• **Task details**:
Using the string "بإنشاء" as the key, pull each matching line out of the records below.
::: Excerpted data :::
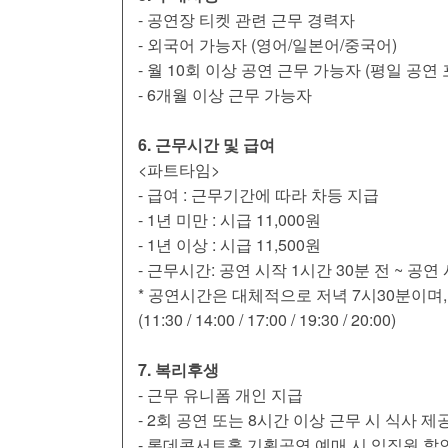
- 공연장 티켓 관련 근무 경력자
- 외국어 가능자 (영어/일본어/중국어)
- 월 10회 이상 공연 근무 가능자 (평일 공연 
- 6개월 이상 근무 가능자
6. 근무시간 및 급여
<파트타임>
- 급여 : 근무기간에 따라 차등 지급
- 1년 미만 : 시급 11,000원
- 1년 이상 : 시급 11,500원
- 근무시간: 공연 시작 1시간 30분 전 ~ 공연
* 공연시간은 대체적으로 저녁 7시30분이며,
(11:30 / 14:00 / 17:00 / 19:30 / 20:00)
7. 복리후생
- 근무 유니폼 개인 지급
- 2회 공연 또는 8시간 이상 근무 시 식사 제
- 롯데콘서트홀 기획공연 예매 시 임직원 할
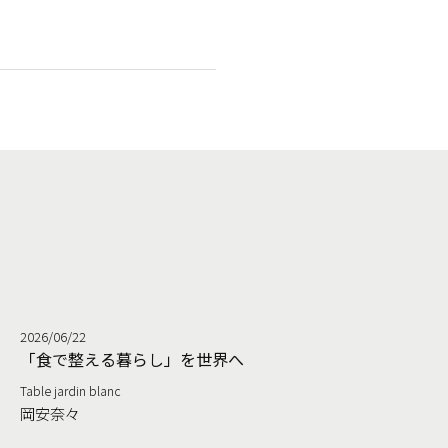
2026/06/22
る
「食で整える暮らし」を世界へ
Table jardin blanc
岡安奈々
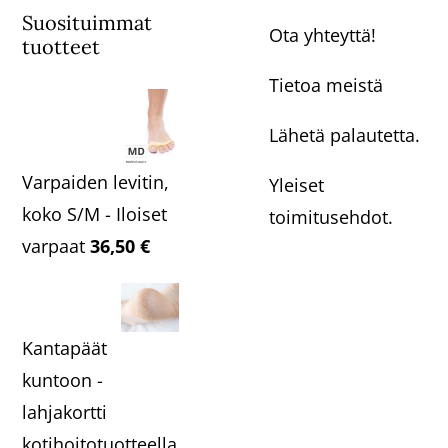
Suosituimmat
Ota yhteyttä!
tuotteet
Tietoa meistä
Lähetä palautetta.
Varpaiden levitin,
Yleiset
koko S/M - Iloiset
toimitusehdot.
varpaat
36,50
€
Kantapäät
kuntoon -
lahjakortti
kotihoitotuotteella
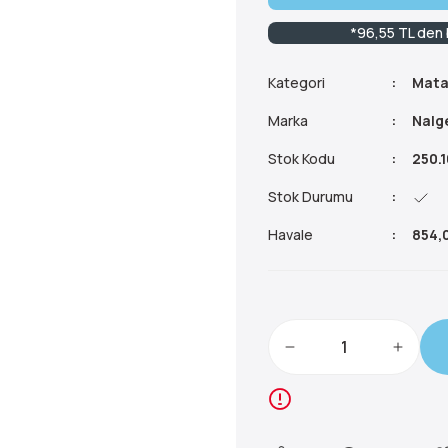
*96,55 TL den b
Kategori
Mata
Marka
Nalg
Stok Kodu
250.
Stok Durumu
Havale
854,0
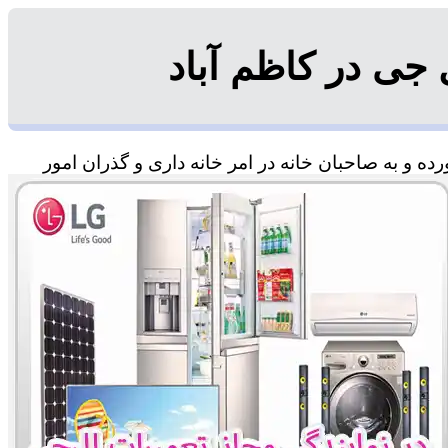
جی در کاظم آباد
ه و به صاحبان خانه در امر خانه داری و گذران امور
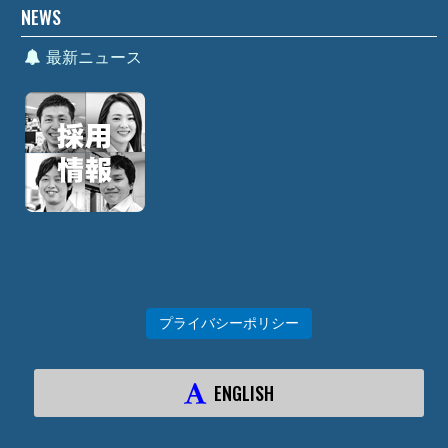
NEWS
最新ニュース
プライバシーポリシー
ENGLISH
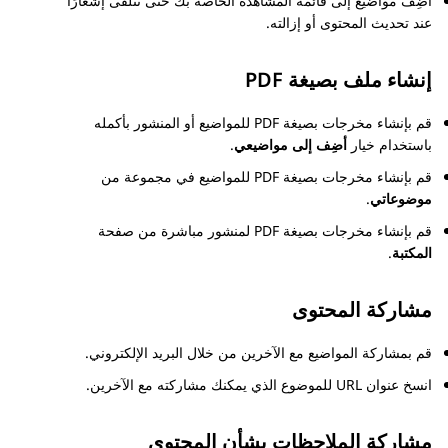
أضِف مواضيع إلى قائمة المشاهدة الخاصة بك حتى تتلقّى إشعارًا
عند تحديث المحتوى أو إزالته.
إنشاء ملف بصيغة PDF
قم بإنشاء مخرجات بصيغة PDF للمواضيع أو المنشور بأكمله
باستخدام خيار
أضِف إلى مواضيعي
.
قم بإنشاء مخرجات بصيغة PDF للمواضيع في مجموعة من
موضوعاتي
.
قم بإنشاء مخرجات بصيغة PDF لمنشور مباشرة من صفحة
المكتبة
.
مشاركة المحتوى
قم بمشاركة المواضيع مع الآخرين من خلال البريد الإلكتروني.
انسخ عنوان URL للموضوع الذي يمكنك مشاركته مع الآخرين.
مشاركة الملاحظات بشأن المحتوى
:::
• **The completed task**:
قم بإنشاء مخرجات بصيغة PDF للمواضيع أو المنشور بأكمله
قم بإنشاء مخرجات بصيغة PDF للمواضيع في مجموعة من
قم بإنشاء مخرجات بصيغة PDF لمنشور مباشرة من صفحة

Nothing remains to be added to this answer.